Despite some weaknesses, real-world data can have a pivotal role in oncology, helping researchers and physicians to better understand the efficacy of anti-cancer treatments and how to manage the side effects.
This is the position expressed in a commentary published in The Oncologists by three Italian experts: Massimo Di Maio from University of Turin, Francesco Perrone from the National Cancer Institute in Naples and Pierfranco Conte from University of Padua.
According to the authors, the analysis of real-world evidence (such as health records and cancer registries) is gaining increasing attention as a useful way to answer questions that randomised controlled trials cannot fully address. “However, caution must be paid to the intrinsic limitations of such data, to avoid a misleading and potentially harmful use” authors warned.

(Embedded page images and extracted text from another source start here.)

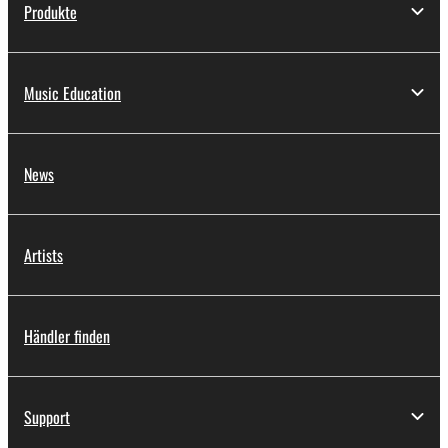
Produkte
Music Education
News
Artists
Händler finden
Support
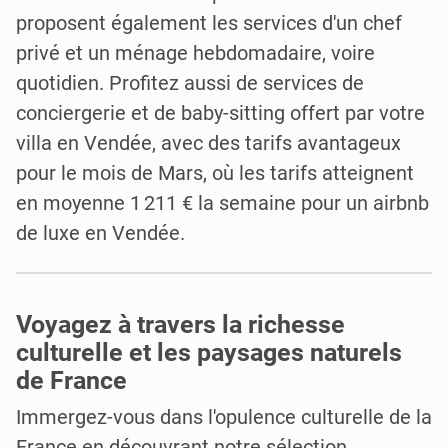
proposent également les services d'un chef
privé et un ménage hebdomadaire, voire
quotidien. Profitez aussi de services de
conciergerie et de baby-sitting offert par votre
villa en Vendée, avec des tarifs avantageux
pour le mois de Mars, où les tarifs atteignent
en moyenne 1 211 € la semaine pour un airbnb
de luxe en Vendée.
Voyagez à travers la richesse
culturelle et les paysages naturels
de France
Immergez-vous dans l'opulence culturelle de la
France en découvrant notre sélection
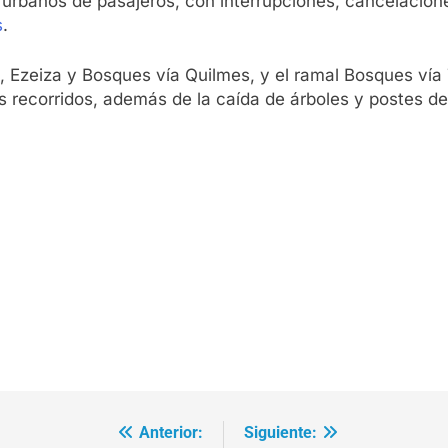
s urbanos de pasajeros, con interrupciones, cancelacio
s
.
n, Ezeiza y Bosques vía Quilmes, y el ramal Bosques ví
us recorridos, además de la caída de árboles y postes de
Anterior:
Siguiente:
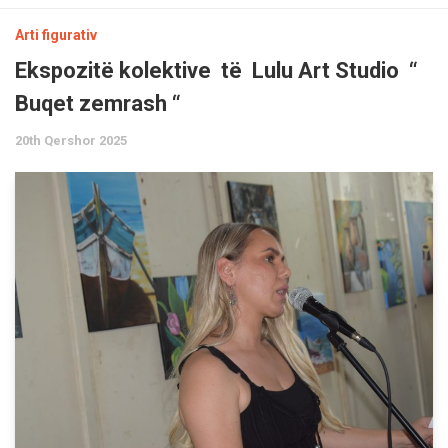
Arti figurativ
Ekspozitë kolektive të Lulu Art Studio “
Buqet zemrash “
20th Qershor 2025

Several applications for real-world evidence have been proposed in recent years like their use to describe the efficacy of a treatment in a “real” population, more similar to the population clinicians see in their daily practice, and not shaped by the very stringent inclusion criteria often established for RTCs. Moreover, real-world evidence can help better understand if a result can be generalized to different sub-populations, or give clues on the optimal treatment sequence, while the majority of RTCs do not address this issue.
And there’s even more than this: real-world evidence is useful to describe the reliability of complex procedures in the clinical practice, to show the effectiveness of interventions in settings where RCT can be extremely challenging, as is the case of rare molecular subgroups, and can be used to establish the safety profile of a drug, especially when it comes to long-term adverse events. “Real-world studies can also give useful information about the compliance or adherence to treatment” Di Maio and colleagues added.
Getting a glimpse of the other side of the coin, it is clear that some characteristics of real-world evidence can limit their use. “The absence of a randomized group does not allow to estimate the efficacy compared with other treatments, and quality of data could be lower compared with clinical trials” said the authors, by way of example.